:: Passage

Holds the configuration of a wav2vec 2.0 model training task.

The default values correspond to the base ls960h training setup as described in Baevski et al. [BZMA20].

dataset: str | AssetCard | Path = 'librispeech_960h'

The name, path or path to the asset card of the speech dataset.

train_split: str = 'train'

The name of the train data split.

valid_split: str = 'valid'

The name of the valid data split.

min_audio_len: int = 32000

The minimum audio sequence length.

max_audio_len: int = 250000

The maximum audio sequence length.

max_num_elements: int = 1500000

The maximum number of elements per batch.

normalize_audio: bool = False

If True, normalizes audio to have zero mean and unit variance.

batch_shuffle_window: int = 0

The size of the sliding window for shuffling batches.

num_prefetch: int = 4

The number of batches to prefetch in background.

model_family: str = 'wav2vec2'

The family of the model.

model_arch: str | None = 'base'

The architecture of the wav2vec2 model.

model_config: Any = None

The configuration of the model.

dtype: dtype = torch.float16

The data type of the model.

data_parallelism: Literal['ddp', 'fsdp'] = 'ddp'

The data parallelism API to use.

fsdp_wrap_granularity: Literal['layer', 'stack', 'model'] = 'stack'

The granularity at which to wrap the model.

torch_compile: bool = False

If True, applies torch.compile() to the encoder. (experimental)

optimizer: str = 'adamw'

The optimizer.

optimizer_config: Any

The configuration of the optimizer.

lr_scheduler: str = 'polynomial-decay'

The learning rate scheduler.

lr_scheduler_config: Any

The configuration of the learning rate scheduler.

max_gradient_norm: float | None = None

The maximum gradient norm. If None, no clipping will be applied.

fp16_loss_scale: tuple[float, float] = (128.0, 0.0001)

The initial and minimum loss scale for fp16 training.

gradient_accumulation: int = 1

The number of steps to accumulate gradients before an optimizer update.

diversity_loss_weight: float = 0.1

The weight of the diversity loss.

feature_penalty_weight: float = 10.0

The weight of the regularization penalty applied to the extracted features.

::::

> [List of tasks]:
#1 From the wav2vec 2.0 training configuration, extract everything from "The configuration of the learning" down to "an optimizer update.".
#2 How would you translate this sentence from the wav2vec 2.0 training configuration into Spanish: "If True, normalizes audio to have zero mean and unit variance."
#3 What follows the final entry of the wav2vec 2.0 training configuration? Write the next part.

:: Collected material

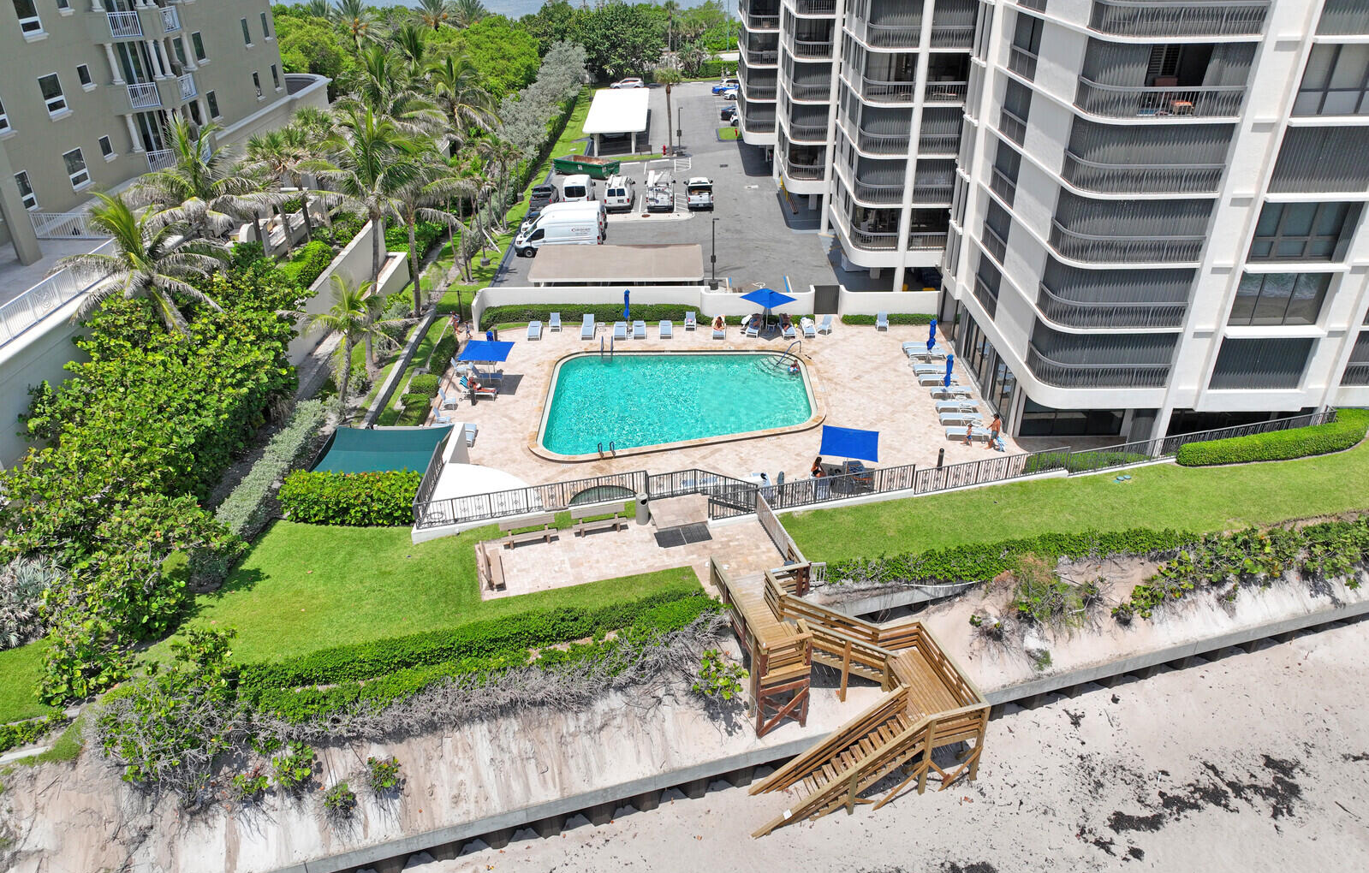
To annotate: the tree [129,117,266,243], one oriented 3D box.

::::

> [Results of the exercise]:
#1
The configuration of the learning rate scheduler.

max_gradient_norm: float | None = None

The maximum gradient norm. If None, no clipping will be applied.

fp16_loss_scale: tuple[float, float] = (128.0, 0.0001)

The initial and minimum loss scale for fp16 training.

gradient_accumulation: int = 1

The number of steps to accumulate gradients before an optimizer update.

#2 Si es True, normaliza el audio para que tenga media cero y varianza unitaria.

#3
max_num_steps: int = 400000

The maximum number of steps to train for.

max_num_data_epochs: int | None = None

The maximum number of data epochs to train for.

validate_every_n_steps: int = 5000

The step interval at which to validate the model.

checkpoint_every_n_steps: int = 25000

The step interval at which to checkpoint.

keep_best_n_checkpoints: int | None = 1

The number of checkpoints to keep based on their validation score. If None, none will be deleted.

publish_metrics_every_n_steps: int = 200

The step interval at which to publish metrics.

resume_checkpoint_dir: Path | None = None

If not None, adds the specified path to the default asset store.

seed: int = 2

The random number generator seed to use.

profile: tuple[int, int] | None = None

The number of steps that the PyTorch profiler should skip and then record.

monitored_gang: bool = False

If True, puts a monitored barrier before every collective call.

anomaly_detection: bool = False

If True, enables the anomaly detection feature of torch.autograd.

final class fairseq2.recipes.wav2vec2.train.Wav2Vec2TrainUnit(criterion, gang)[source]

Bases: AbstractTrainUnit[SequenceBatch]

property metric_bag: Wav2Vec2MetricBag

The training-related metrics.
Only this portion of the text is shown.